### Description of the task:
Scan the records that follow, and whenever a line has the word "ARTIKULLI", copy it.
-- Exercise input follows --
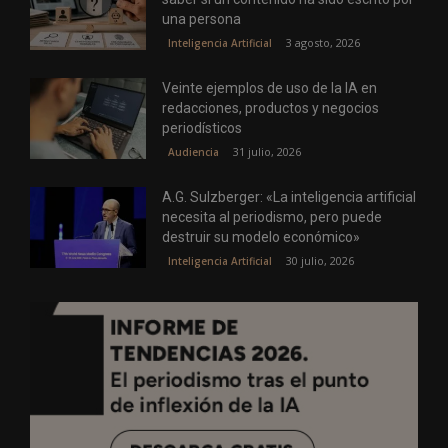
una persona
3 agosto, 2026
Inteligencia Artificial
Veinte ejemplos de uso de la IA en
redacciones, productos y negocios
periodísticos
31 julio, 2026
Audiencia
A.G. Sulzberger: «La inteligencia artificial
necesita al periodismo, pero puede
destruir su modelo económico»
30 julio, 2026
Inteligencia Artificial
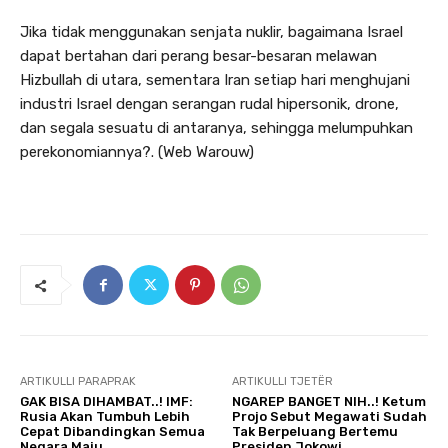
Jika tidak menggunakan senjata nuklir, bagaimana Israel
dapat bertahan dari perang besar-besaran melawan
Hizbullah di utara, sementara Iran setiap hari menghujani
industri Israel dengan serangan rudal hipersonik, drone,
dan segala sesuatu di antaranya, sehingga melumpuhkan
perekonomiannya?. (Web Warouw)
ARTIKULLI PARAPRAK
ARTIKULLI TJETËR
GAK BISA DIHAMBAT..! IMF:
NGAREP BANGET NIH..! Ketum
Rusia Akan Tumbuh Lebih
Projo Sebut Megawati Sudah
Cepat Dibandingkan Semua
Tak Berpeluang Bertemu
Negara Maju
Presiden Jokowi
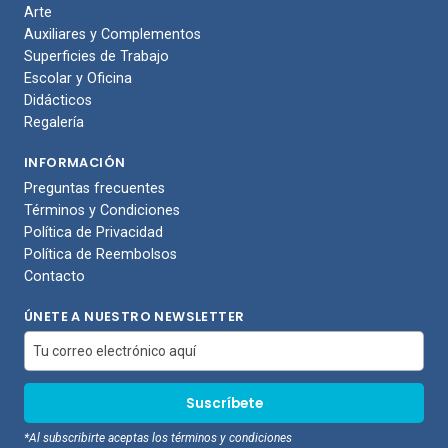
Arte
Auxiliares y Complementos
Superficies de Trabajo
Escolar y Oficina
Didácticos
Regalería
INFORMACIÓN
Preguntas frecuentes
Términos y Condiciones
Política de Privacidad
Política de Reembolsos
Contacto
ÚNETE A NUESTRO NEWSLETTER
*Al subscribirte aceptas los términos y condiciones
-- Exercise input concluded --
-- Exercise input follows --
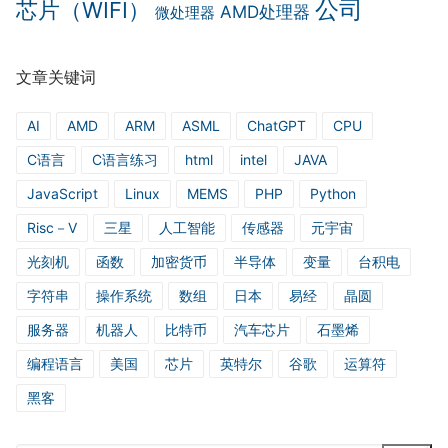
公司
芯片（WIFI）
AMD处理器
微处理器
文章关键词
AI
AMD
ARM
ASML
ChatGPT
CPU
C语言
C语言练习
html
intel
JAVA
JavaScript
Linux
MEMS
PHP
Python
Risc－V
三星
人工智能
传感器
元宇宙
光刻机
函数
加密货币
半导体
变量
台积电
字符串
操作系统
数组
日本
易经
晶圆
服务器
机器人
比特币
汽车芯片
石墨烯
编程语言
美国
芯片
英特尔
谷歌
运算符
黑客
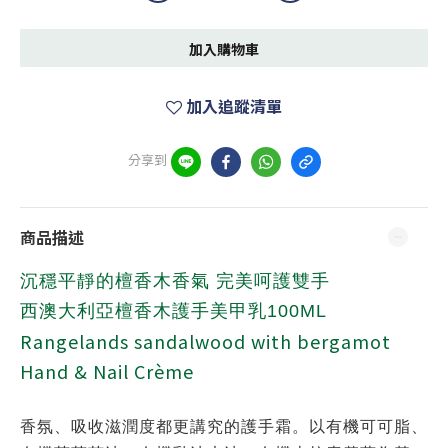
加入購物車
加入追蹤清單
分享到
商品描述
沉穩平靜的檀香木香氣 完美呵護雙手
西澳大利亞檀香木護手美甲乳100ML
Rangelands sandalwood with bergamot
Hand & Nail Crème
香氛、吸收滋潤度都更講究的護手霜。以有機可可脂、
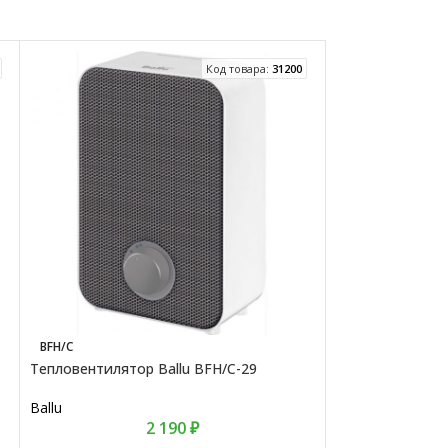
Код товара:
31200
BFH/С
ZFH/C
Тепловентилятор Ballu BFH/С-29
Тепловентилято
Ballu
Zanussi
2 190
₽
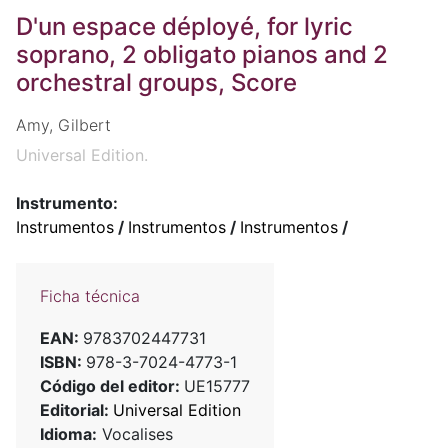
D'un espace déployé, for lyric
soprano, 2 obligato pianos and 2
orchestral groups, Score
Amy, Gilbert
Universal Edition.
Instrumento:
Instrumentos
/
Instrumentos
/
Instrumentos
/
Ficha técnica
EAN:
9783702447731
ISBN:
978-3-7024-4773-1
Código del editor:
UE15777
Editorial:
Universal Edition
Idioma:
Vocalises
-- Exercise input concluded --
### Final answer:
ARTIKULLI PARAPRAK
ARTIKULLI TJETËR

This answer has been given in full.